Reproduce the listing from its first line through the line containing "## Performance Optimization", with both of those lines included. Omit the pictures.

→ **Task data**
————————

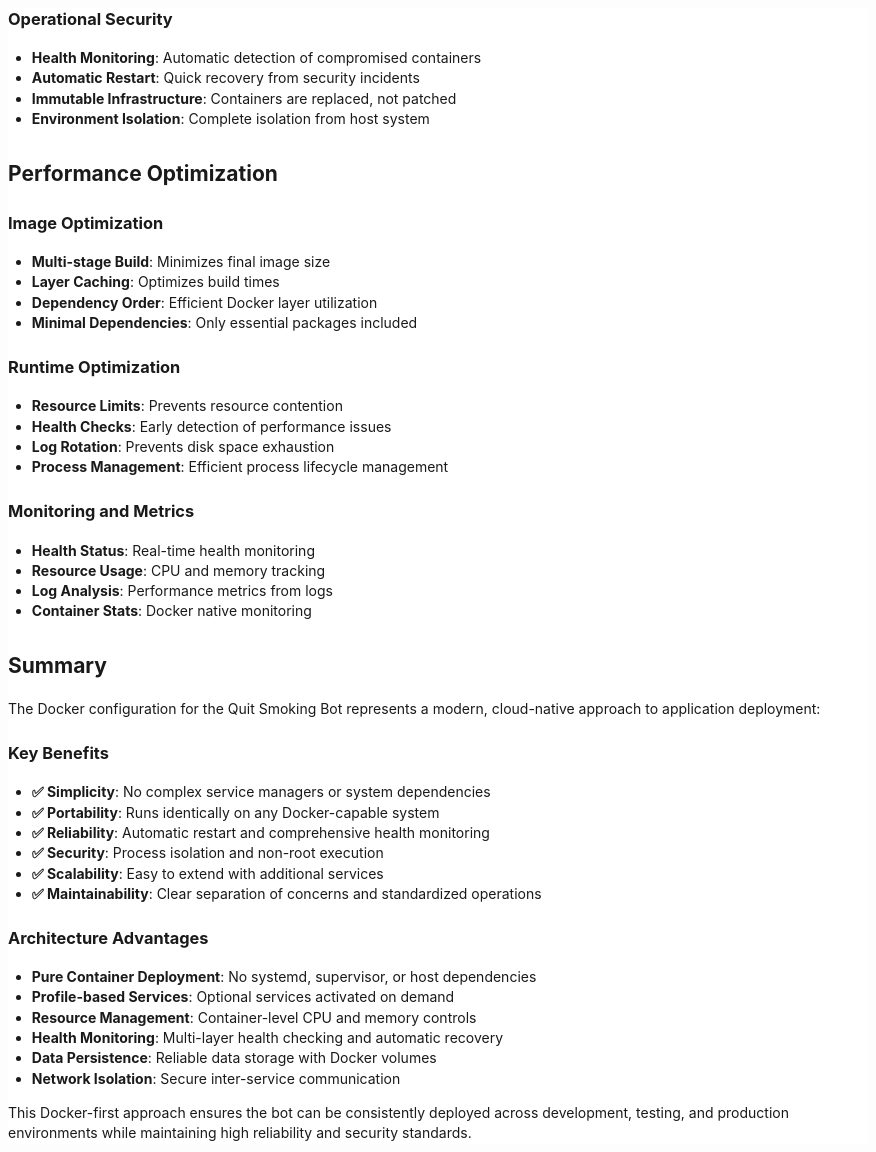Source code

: ### Operational Security
- **Health Monitoring**: Automatic detection of compromised containers
- **Automatic Restart**: Quick recovery from security incidents
- **Immutable Infrastructure**: Containers are replaced, not patched
- **Environment Isolation**: Complete isolation from host system

## Performance Optimization

### Image Optimization
- **Multi-stage Build**: Minimizes final image size
- **Layer Caching**: Optimizes build times
- **Dependency Order**: Efficient Docker layer utilization
- **Minimal Dependencies**: Only essential packages included

### Runtime Optimization
- **Resource Limits**: Prevents resource contention
- **Health Checks**: Early detection of performance issues
- **Log Rotation**: Prevents disk space exhaustion
- **Process Management**: Efficient process lifecycle management

### Monitoring and Metrics
- **Health Status**: Real-time health monitoring
- **Resource Usage**: CPU and memory tracking
- **Log Analysis**: Performance metrics from logs
- **Container Stats**: Docker native monitoring

## Summary

The Docker configuration for the Quit Smoking Bot represents a modern, cloud-native approach to application deployment:

### Key Benefits
- **✅ Simplicity**: No complex service managers or system dependencies
- **✅ Portability**: Runs identically on any Docker-capable system  
- **✅ Reliability**: Automatic restart and comprehensive health monitoring
- **✅ Security**: Process isolation and non-root execution
- **✅ Scalability**: Easy to extend with additional services
- **✅ Maintainability**: Clear separation of concerns and standardized operations

### Architecture Advantages
- **Pure Container Deployment**: No systemd, supervisor, or host dependencies
- **Profile-based Services**: Optional services activated on demand
- **Resource Management**: Container-level CPU and memory controls
- **Health Monitoring**: Multi-layer health checking and automatic recovery
- **Data Persistence**: Reliable data storage with Docker volumes
- **Network Isolation**: Secure inter-service communication

This Docker-first approach ensures the bot can be consistently deployed across development, testing, and production environments while maintaining high reliability and security standards.
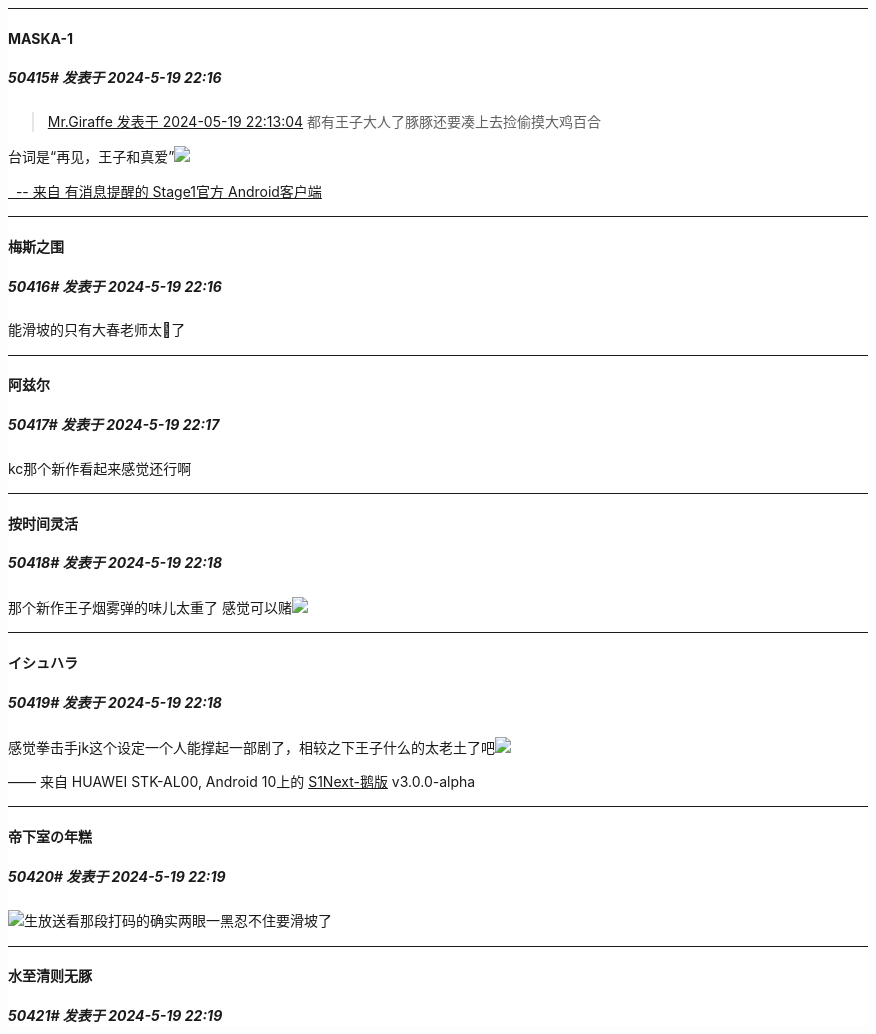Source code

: *****

####  MASKA-1  
##### 50415#       发表于 2024-5-19 22:16

<blockquote><a href="httphttps://bbs.saraba1st.com/2b/forum.php?mod=redirect&amp;goto=findpost&amp;pid=64932262&amp;ptid=2175518" target="_blank">Mr.Giraffe 发表于 2024-05-19 22:13:04</a>
都有王子大人了豚豚还要凑上去捡偷摸大鸡百合</blockquote>台词是“再见，王子和真爱”<img src="https://static.saraba1st.com/image/smiley/face2017/037.png" referrerpolicy="no-referrer">

[  -- 来自 有消息提醒的 Stage1官方 Android客户端](https://www.coolapk.com/apk/140634)

*****

####  梅斯之围  
##### 50416#       发表于 2024-5-19 22:16

能滑坡的只有大春老师太🦐了

*****

####  阿兹尔  
##### 50417#       发表于 2024-5-19 22:17

kc那个新作看起来感觉还行啊

*****

####  按时间灵活  
##### 50418#       发表于 2024-5-19 22:18

那个新作王子烟雾弹的味儿太重了 感觉可以赌<img src="https://static.saraba1st.com/image/smiley/face2017/066.png" referrerpolicy="no-referrer">

*****

####  イシュハラ  
##### 50419#       发表于 2024-5-19 22:18

感觉拳击手jk这个设定一个人能撑起一部剧了，相较之下王子什么的太老土了吧<img src="https://static.saraba1st.com/image/smiley/face2017/037.png" referrerpolicy="no-referrer">

—— 来自 HUAWEI STK-AL00, Android 10上的 [S1Next-鹅版](https://github.com/ykrank/S1-Next/releases) v3.0.0-alpha

*****

####  帝下室の年糕  
##### 50420#       发表于 2024-5-19 22:19

<img src="https://static.saraba1st.com/image/smiley/face2017/076.png" referrerpolicy="no-referrer">生放送看那段打码的确实两眼一黑忍不住要滑坡了

*****

####  水至清则无豚  
##### 50421#       发表于 2024-5-19 22:19
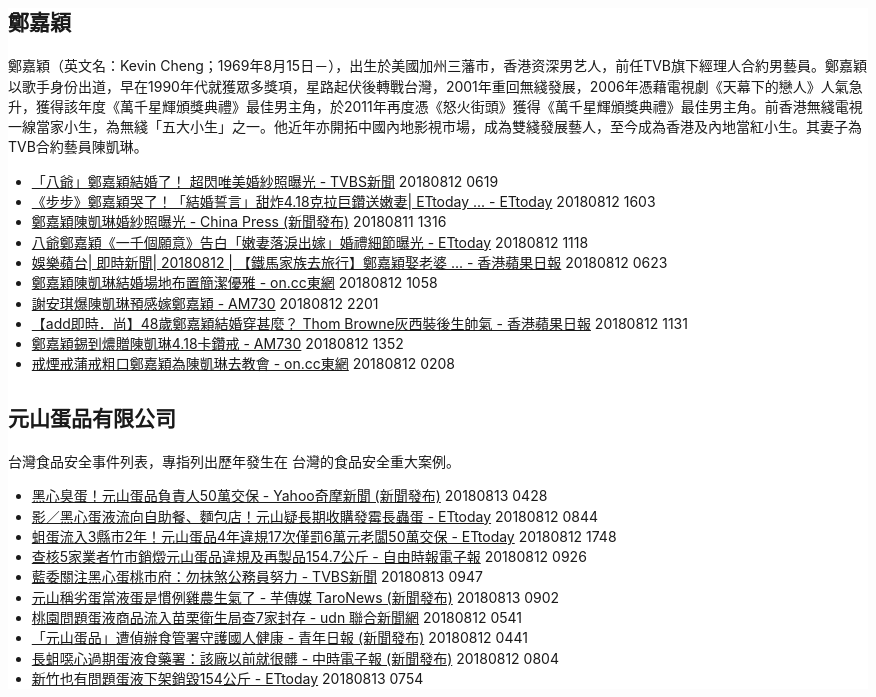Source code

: ## 鄭嘉穎

鄭嘉穎（英文名：Kevin Cheng；1969年8月15日－），出生於美國加州三藩市，香港资深男艺人，前任TVB旗下經理人合約男藝員。鄭嘉穎以歌手身份出道，早在1990年代就獲眾多獎項，星路起伏後轉戰台灣，2001年重回無綫發展，2006年憑藉電視劇《天幕下的戀人》人氣急升，獲得該年度《萬千星輝頒獎典禮》最佳男主角，於2011年再度憑《怒火街頭》獲得《萬千星輝頒獎典禮》最佳男主角。前香港無綫電視一線當家小生，為無綫「五大小生」之一。他近年亦開拓中國內地影視市場，成為雙綫發展藝人，至今成為香港及內地當紅小生。其妻子為TVB合約藝員陳凱琳。
- [「八爺」鄭嘉穎結婚了！ 超閃唯美婚紗照曝光 - TVBS新聞](https://news.tvbs.com.tw/entertainment/972198 "「八爺」鄭嘉穎結婚了！ 超閃唯美婚紗照曝光 - TVBS新聞") 20180812 0619
- [《步步》鄭嘉穎哭了！「結婚誓言」甜炸4.18克拉巨鑽送嫩妻| ETtoday ... - ETtoday](https://star.ettoday.net/news/1233827 "《步步》鄭嘉穎哭了！「結婚誓言」甜炸4.18克拉巨鑽送嫩妻| ETtoday ... - ETtoday") 20180812 1603
- [鄭嘉穎陳凱琳婚紗照曝光 - China Press (新聞發布)](http://www.chinapress.com.my/20180811/%E9%84%AD%E5%98%89%E7%A9%8E%E9%99%B3%E5%87%B1%E7%90%B3%E5%A9%9A%E7%B4%97%E7%85%A7%E6%9B%9D%E5%85%89/ "鄭嘉穎陳凱琳婚紗照曝光 - China Press (新聞發布)") 20180811 1316
- [八爺鄭嘉穎《一千個願意》告白「嫩妻落淚出嫁」婚禮細節曝光 - ETtoday](https://star.ettoday.net/news/1233718 "八爺鄭嘉穎《一千個願意》告白「嫩妻落淚出嫁」婚禮細節曝光 - ETtoday") 20180812 1118
- [娛樂蘋台| 即時新聞| 20180812 | 【鐵馬家族去旅行】鄭嘉穎娶老婆 ... - 香港蘋果日報](https://hk.entertainment.appledaily.com/enews/realtime/article/20180812/58553761 "娛樂蘋台| 即時新聞| 20180812 | 【鐵馬家族去旅行】鄭嘉穎娶老婆 ... - 香港蘋果日報") 20180812 0623
- [鄭嘉穎陳凱琳結婚場地布置簡潔優雅 - on.cc東網](http://hk.on.cc/hk/bkn/cnt/entertainment/20180812/bkn-20180812185259780-0812_00862_001.html "鄭嘉穎陳凱琳結婚場地布置簡潔優雅 - on.cc東網") 20180812 1058
- [謝安琪爆陳凱琳預感嫁鄭嘉穎 - AM730](https://www.am730.com.hk/news/share/137420 "謝安琪爆陳凱琳預感嫁鄭嘉穎 - AM730") 20180812 2201
- [【add即時．尚】48歲鄭嘉穎結婚穿甚麼？ Thom Browne灰西裝後生帥氣 - 香港蘋果日報](https://hk.entertainment.appledaily.com/enews/realtime/article/20180812/58555119 "【add即時．尚】48歲鄭嘉穎結婚穿甚麼？ Thom Browne灰西裝後生帥氣 - 香港蘋果日報") 20180812 1131
- [鄭嘉穎錫到燶贈陳凱琳4.18卡鑽戒 - AM730](https://www.am730.com.hk/news/share/137368 "鄭嘉穎錫到燶贈陳凱琳4.18卡鑽戒 - AM730") 20180812 1352
- [戒煙戒蒲戒粗口鄭嘉穎為陳凱琳去教會 - on.cc東網](http://hk.on.cc/hk/bkn/cnt/entertainment/20180812/bkn-20180812100027652-0812_00862_001.html "戒煙戒蒲戒粗口鄭嘉穎為陳凱琳去教會 - on.cc東網") 20180812 0208

## 元山蛋品有限公司

台灣食品安全事件列表，專指列出歷年發生在 台灣的食品安全重大案例。
- [黑心臭蛋！元山蛋品負責人50萬交保 - Yahoo奇摩新聞 (新聞發布)](https://tw.news.yahoo.com/%E9%BB%91%E5%BF%83%E8%87%AD%E8%9B%8B-%E5%85%83%E5%B1%B1%E8%9B%8B%E5%93%81%E8%B2%A0%E8%B2%AC%E4%BA%BA50%E8%90%AC%E4%BA%A4%E4%BF%9D-231508655.html "黑心臭蛋！元山蛋品負責人50萬交保 - Yahoo奇摩新聞 (新聞發布)") 20180813 0428
- [影／黑心蛋液流向自助餐、麵包店！元山疑長期收購發霉長蟲蛋 - ETtoday](https://www.ettoday.net/news/20180812/1233508.htm "影／黑心蛋液流向自助餐、麵包店！元山疑長期收購發霉長蟲蛋 - ETtoday") 20180812 0844
- [蛆蛋流入3縣市2年！元山蛋品4年違規17次僅罰6萬元老闆50萬交保 - ETtoday](https://www.ettoday.net/news/20180813/1233782.htm "蛆蛋流入3縣市2年！元山蛋品4年違規17次僅罰6萬元老闆50萬交保 - ETtoday") 20180812 1748
- [查核5家業者竹市銷燬元山蛋品違規及再製品154.7公斤 - 自由時報電子報](http://news.ltn.com.tw/news/life/breakingnews/2517147 "查核5家業者竹市銷燬元山蛋品違規及再製品154.7公斤 - 自由時報電子報") 20180812 0926
- [藍委關注黑心蛋桃市府：勿抹煞公務員努力 - TVBS新聞](https://news.tvbs.com.tw/politics/972856 "藍委關注黑心蛋桃市府：勿抹煞公務員努力 - TVBS新聞") 20180813 0947
- [元山稱劣蛋當液蛋是慣例雞農生氣了 - 芋傳媒 TaroNews (新聞發布)](https://taronews.tw/2018/08/13/89329/ "元山稱劣蛋當液蛋是慣例雞農生氣了 - 芋傳媒 TaroNews (新聞發布)") 20180813 0902
- [桃園問題蛋液商品流入苗栗衛生局查7家封存 - udn 聯合新聞網](https://udn.com/news/story/7266/3304720 "桃園問題蛋液商品流入苗栗衛生局查7家封存 - udn 聯合新聞網") 20180812 0541
- [「元山蛋品」遭偵辦食管署守護國人健康 - 青年日報 (新聞發布)](https://www.ydn.com.tw/News/300588 "「元山蛋品」遭偵辦食管署守護國人健康 - 青年日報 (新聞發布)") 20180812 0441
- [長蛆噁心過期蛋液食藥署：該廠以前就很髒 - 中時電子報 (新聞發布)](https://www.chinatimes.com/realtimenews/20180812001722-260405 "長蛆噁心過期蛋液食藥署：該廠以前就很髒 - 中時電子報 (新聞發布)") 20180812 0804
- [新竹也有問題蛋液下架銷毀154公斤 - ETtoday](https://www.ettoday.net/news/20180813/1234299.htm "新竹也有問題蛋液下架銷毀154公斤 - ETtoday") 20180813 0754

————————

→ **Result for this task**
Source code

: ### Operational Security
- **Health Monitoring**: Automatic detection of compromised containers
- **Automatic Restart**: Quick recovery from security incidents
- **Immutable Infrastructure**: Containers are replaced, not patched
- **Environment Isolation**: Complete isolation from host system

## Performance Optimization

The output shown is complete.